ELASTICSEARCH_INDEX_SETTINGS = {
  'settings': {
    "analysis": {
        "analyzer": {
            "default": {
                "type": "custom",
                "tokenizer": "standard",
                "filter": ["standard", "lowercase", "stop_words", "cm_snow"]
            },
            "ngram_analyzer": {
                "type": "custom",
                "tokenizer": "lowercase",
                "filter": ["haystack_ngram"]
            },
            "edgengram_analyzer": {
                "type": "custom",
                "tokenizer": "lowercase",
                "filter": ["haystack_edgengram"]
            }
        },
        "tokenizer": {
            "haystack_ngram_tokenizer": {
                "type": "nGram",
                "min_gram": 3,
                "max_gram": 15,
            },
            "haystack_edgengram_tokenizer": {
                "type": "edgeNGram",
                "min_gram": 2,
                "max_gram": 15,
                "side": "front"
            }
        },
        "filter": {
            "haystack_ngram": {
                "type": "nGram",
                "min_gram": 3,
                "max_gram": 15
            },
            "haystack_edgengram": {
                "type": "edgeNGram",
                "min_gram": 2,
                "max_gram": 15
            },
            "cm_snow": {
                "type": "snowball",
                "language": "English"
            },
            "stop_words": {
                "type": "stop",
                "ignore_case": True,
                "stopwords": STOP_WORDS
            }
        }
    }
  }
}

If I do the following query to Elasticsearch:

curl -XPOST 'localhost:9200/listing/_suggest' -d '{
  "my-suggestion" : {
    "text" : "table",
    "term" : {
      "field" : "text"
    }
  }
}'

I get back:

{"text":"tabl","offset":0,"length":5,"options":[]}

Why is the result "tabl", even for a correctly-spelled word?


Solution

  • The problem is that I was using the default analyzer, and the default analyzer was using snowball, which was using the snowball index_analyzer, so the words were getting indexes as their stems.

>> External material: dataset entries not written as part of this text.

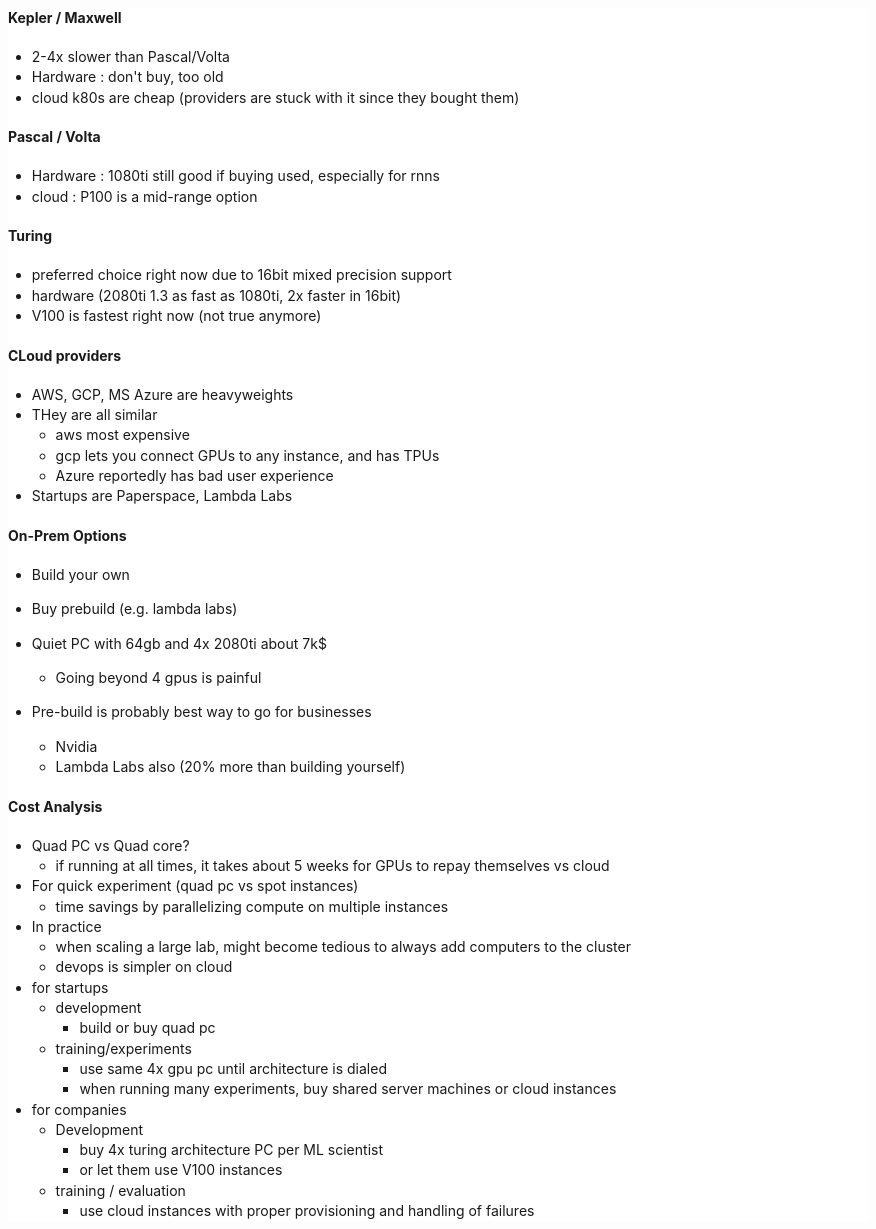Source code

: #### Kepler / Maxwell
* 2-4x slower than Pascal/Volta
* Hardware : don't buy, too old
* cloud k80s are cheap (providers are stuck with it since they bought them)


#### Pascal / Volta
* Hardware : 1080ti still good if buying used, especially for rnns
* cloud : P100 is a mid-range option

#### Turing
* preferred choice right now due to 16bit mixed precision support
* hardware (2080ti 1.3 as fast as 1080ti, 2x faster in 16bit)
* V100 is fastest right now (not true anymore)

#### CLoud providers
* AWS, GCP, MS Azure are heavyweights
* THey are all similar
    - aws most expensive
    - gcp lets you connect GPUs to any instance, and has TPUs
    - Azure reportedly has bad user experience
* Startups are Paperspace, Lambda Labs

#### On-Prem Options
* Build your own
* Buy prebuild (e.g. lambda labs)

* Quiet PC with 64gb and 4x 2080ti about 7k$
    - Going beyond 4 gpus is painful
* Pre-build is probably best way to go for businesses
    - Nvidia
    - Lambda Labs also (20% more than building yourself)

#### Cost Analysis
* Quad PC vs Quad core?
    - if running at all times, it takes about 5 weeks for GPUs to repay themselves vs cloud
* For quick experiment (quad pc vs spot instances)
    - time savings by parallelizing compute on multiple instances
* In practice
    - when scaling a large lab, might become tedious to always add computers to the cluster
    - devops is simpler on cloud
* for startups
    - development
        + build or buy quad pc
    - training/experiments
        + use same 4x gpu pc until architecture is dialed
        + when running many experiments, buy shared server machines or cloud instances
* for companies
    - Development
        + buy 4x turing architecture PC per ML scientist
        + or let them use V100 instances
    - training / evaluation
        + use cloud instances with proper provisioning and handling of failures
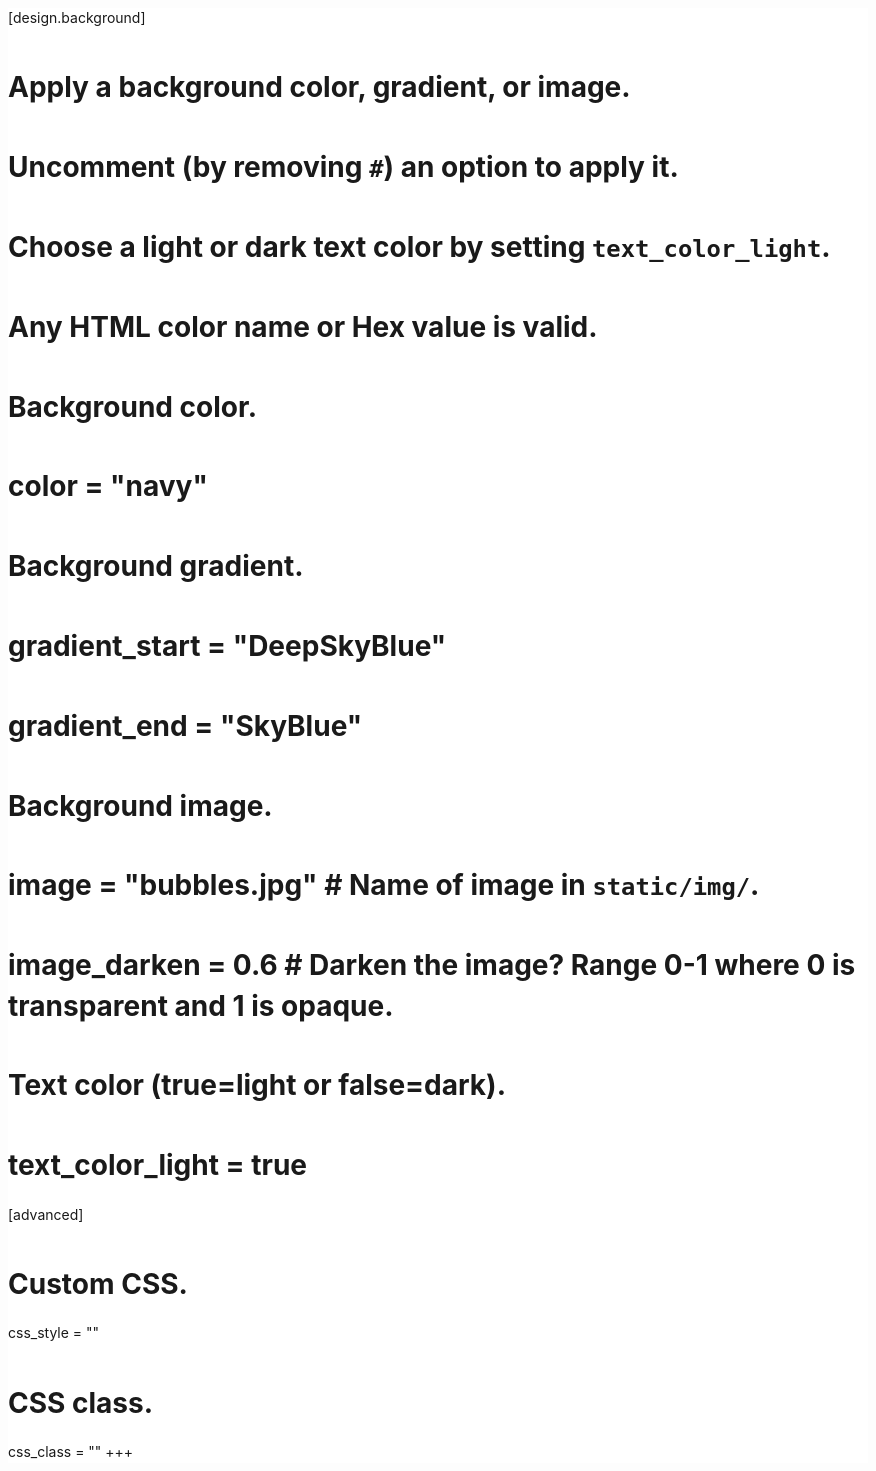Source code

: [design.background]
  # Apply a background color, gradient, or image.
  #   Uncomment (by removing `#`) an option to apply it.
  #   Choose a light or dark text color by setting `text_color_light`.
  #   Any HTML color name or Hex value is valid.
    
  # Background color.
  # color = "navy"
  
  # Background gradient.
  # gradient_start = "DeepSkyBlue"
  # gradient_end = "SkyBlue"
  
  # Background image.
  # image = "bubbles.jpg"  # Name of image in `static/img/`.
  # image_darken = 0.6  # Darken the image? Range 0-1 where 0 is transparent and 1 is opaque.

  # Text color (true=light or false=dark).
  # text_color_light = true  
  
[advanced]
 # Custom CSS. 
 css_style = ""
 
 # CSS class.
 css_class = ""
+++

    Because we still want to search on stemmed words, I added an extra field to my document call suggest that uses the standard analyzer. Into that, I put a text blob of a bunch of the words of that document (title, description, tags) and mark is as include_in_all=false Here's its mapping:

    "suggest": {
        "type": "string",
        "analyzer": "standard"
    },
    

    and then in my query, I query against _all for the actual search results, but use suggest for the suggestions.

    {
      "query": {
         "match": {
             "_all": "tabel"
         }
      },
      "suggest": {
        "suggest-0": {
          "term": {
            "field": "suggest",
            "size": 5
          },
          "text": "tabls"
        }
      }
    }
    

    Which gives:

    {
        "took": 7,
        "timed_out": false,
        "_shards": {
            "total": 5,
            "successful": 5,
            "failed": 0
        },
        "hits": {
            "total": 0,
            "max_score": null,
            "hits": []
        },
        "suggest": {
            "suggest-0": [
                {
                    "text": "tabls",
                    "offset": 0,
                    "length": 5,
                    "options": [
                        {
                            "text": "table",
                            "score": 0.8,
                            "freq": 858
                        },
                        {
                            "text": "tables",
                            "score": 0.8,
                            "freq": 682
                        },
                        {
                            "text": "tails",
                            "score": 0.8,
                            "freq": 4
                        },
                        {
                            "text": "tabs",
                            "score": 0.75,
                            "freq": 4
                        },
                        {
                            "text": "tools",
                            "score": 0.6,
                            "freq": 176
                        }
                    ]
                }
            ]
        }
    }
    

    and then my UI code knows to present a suggestion to the user so they can make better searches.